From AI Systems to AI Products
As we see, an AI system becomes truly powerful when it knows about your company and can further optimize its components. One might wonder where the wealth of knowledge and proficiency stems from. At Cresta, we believe that AI systems will learn from human experts in your domain.
By adding the human element, AI systems evolve into AI products. Enterprise leaders will re-design workflows around generative AI. Just like you equip your best sales agents with competitive battle cards, there will be a set of steps to edit and improve the AI system deployed for the contact center.
For example, our insights product, which also leverages LLM, helps you discover such expertise. We can not only detect which customer messages are having objections, but also visualize objections happening across millions of conversations. Managers are able to look at each type of objection, and, in one step further, understand what top agents are doing differently to overcome objections and achieve better outcomes. They can make those insights actionable through real-time agent coaching or automated virtual agents.
As we can see, a new tech stack for AI-first products is emerging around LLM. LLM like GPT-4 are the core of the stack and AI systems can be built to leverage multiple AI components to drive value. Ultimately, workflows are built around these systems to help consolidate expertise and improve the system.

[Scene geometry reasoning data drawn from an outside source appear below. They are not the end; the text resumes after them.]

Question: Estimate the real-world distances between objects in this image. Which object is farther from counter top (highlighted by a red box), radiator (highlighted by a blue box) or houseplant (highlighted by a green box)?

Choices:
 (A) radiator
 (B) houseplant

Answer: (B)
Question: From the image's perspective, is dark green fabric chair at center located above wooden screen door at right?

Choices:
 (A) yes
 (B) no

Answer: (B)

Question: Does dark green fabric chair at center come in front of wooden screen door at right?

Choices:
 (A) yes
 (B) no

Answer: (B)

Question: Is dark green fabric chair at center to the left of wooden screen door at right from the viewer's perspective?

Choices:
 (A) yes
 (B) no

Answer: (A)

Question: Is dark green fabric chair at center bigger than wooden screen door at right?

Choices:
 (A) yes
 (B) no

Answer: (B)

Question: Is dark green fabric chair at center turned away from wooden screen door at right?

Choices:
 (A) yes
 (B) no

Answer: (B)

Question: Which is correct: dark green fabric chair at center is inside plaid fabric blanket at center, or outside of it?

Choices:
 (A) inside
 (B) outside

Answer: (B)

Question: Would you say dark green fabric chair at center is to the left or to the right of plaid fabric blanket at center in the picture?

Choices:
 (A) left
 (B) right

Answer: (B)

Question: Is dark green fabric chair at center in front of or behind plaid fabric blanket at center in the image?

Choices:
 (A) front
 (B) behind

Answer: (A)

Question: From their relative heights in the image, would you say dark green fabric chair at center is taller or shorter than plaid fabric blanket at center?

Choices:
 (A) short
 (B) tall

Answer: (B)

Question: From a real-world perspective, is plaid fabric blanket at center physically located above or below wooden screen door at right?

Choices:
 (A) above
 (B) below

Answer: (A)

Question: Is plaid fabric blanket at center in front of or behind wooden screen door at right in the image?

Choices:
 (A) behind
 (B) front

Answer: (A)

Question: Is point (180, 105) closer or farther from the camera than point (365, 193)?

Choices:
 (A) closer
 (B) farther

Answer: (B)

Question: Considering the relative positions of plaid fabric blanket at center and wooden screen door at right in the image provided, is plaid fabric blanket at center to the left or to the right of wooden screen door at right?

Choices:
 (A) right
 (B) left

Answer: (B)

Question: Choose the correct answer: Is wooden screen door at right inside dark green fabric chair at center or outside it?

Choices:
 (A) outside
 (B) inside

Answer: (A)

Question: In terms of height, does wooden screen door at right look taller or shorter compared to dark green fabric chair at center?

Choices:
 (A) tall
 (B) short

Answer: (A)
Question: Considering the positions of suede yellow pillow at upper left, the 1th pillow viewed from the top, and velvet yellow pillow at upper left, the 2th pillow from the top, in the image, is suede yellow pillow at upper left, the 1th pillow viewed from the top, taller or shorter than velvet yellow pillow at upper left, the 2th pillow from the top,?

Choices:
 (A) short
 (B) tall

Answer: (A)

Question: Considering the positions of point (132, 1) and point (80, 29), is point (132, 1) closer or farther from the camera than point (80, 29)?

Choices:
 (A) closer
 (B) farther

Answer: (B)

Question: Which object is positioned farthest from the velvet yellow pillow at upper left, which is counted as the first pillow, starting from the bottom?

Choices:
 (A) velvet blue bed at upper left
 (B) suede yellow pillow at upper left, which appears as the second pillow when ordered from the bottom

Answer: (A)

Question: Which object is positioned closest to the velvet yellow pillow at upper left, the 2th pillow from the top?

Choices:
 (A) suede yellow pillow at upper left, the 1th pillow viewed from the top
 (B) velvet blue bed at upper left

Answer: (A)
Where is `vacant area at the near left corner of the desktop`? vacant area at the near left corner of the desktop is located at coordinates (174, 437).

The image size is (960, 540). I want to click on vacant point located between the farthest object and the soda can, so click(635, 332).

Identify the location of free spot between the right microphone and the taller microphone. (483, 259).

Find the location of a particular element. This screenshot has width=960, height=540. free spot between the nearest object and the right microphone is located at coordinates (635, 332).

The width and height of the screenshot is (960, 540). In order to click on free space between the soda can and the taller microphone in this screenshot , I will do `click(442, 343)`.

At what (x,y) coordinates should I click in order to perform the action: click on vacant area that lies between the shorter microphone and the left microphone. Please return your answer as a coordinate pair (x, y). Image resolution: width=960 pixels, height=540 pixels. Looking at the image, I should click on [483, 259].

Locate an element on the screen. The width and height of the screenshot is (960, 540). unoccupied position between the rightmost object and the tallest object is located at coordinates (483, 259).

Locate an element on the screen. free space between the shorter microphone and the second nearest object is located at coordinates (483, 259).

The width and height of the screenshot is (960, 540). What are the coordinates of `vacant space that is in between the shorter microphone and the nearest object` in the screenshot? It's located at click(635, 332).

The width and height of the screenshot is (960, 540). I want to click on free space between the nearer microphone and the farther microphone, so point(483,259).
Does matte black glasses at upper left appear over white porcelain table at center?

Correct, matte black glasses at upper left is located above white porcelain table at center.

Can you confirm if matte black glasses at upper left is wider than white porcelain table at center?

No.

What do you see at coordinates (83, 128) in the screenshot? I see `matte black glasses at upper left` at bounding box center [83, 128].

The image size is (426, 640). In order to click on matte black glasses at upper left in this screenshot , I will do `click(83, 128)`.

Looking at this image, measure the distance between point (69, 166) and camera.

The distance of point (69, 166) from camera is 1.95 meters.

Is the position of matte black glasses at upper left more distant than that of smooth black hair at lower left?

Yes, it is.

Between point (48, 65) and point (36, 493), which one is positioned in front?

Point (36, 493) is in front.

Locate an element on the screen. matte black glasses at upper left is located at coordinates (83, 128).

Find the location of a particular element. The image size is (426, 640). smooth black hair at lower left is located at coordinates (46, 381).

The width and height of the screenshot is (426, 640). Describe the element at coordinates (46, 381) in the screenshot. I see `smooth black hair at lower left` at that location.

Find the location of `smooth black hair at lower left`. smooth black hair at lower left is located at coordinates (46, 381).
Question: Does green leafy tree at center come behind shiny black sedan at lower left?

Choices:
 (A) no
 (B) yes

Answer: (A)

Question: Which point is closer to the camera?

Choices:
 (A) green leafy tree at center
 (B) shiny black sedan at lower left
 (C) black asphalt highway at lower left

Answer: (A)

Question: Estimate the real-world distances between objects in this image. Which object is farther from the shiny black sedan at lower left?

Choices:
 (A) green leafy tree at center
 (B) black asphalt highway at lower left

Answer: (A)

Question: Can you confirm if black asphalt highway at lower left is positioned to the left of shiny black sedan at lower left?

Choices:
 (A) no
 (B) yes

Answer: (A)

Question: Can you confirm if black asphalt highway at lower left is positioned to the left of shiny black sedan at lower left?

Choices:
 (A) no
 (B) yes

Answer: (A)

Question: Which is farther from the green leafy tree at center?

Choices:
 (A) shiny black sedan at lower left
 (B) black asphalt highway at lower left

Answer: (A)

Vertically Integrated Stack
Prompt engineering might be a quick way to build demos. But there are limitations such as accuracy for complex tasks, latency for real-time applications, and cost for running at scale. In particular, once an AI system rolls out to production, what if a name extraction is missed for PII redaction, or an important type of objection is left undiscovered? Enterprise AI systems need to learn from user feedback.
To create a feedback loop to improve the system, we would start with the end user workflow. For example, building feedback mechanisms into the user interface and collecting feedback data.
Next, we can take the feedback and improve the underlying knowledge and expertise leveraged by LLM. For example, using LLM to discover potential new types of objections and write battle cards for your sales team.
Finally, we can even improve the underlying LLM model through human feedback. Just like how Reinforcement Learning from Human Feedback (RLHF) made ChatGPT really good at consumer conversations, we think RLHF on enterprise data would unlock LLMs’ true potential.
By creating a vertically integrated stack, we can effectively propagate feedback data backwards and continuously improve the LLM, AI System, and finally the AI product. The more your product is used the better and faster it gets, becoming a true expert AGI for your domain.
Conclusion
We envision a future where the AI realm ushers in numerous AI “super apps”. Rather than being superficial containers for large language models (LLM), these advanced AI systems will boast domain-specific expertise and seamless integration with customer systems. Such applications will likely be vertically integrated, utilizing user feedback data to perpetually enhance their knowledge, proficiency, and the LLM at their core.
While “GPT-inside” may still come to mind occasionally, much like how we reminisce about “Intel-inside” CPUs, the true delight for its users will stem from an exquisitely crafted and robustly engineered “Personal Computer.”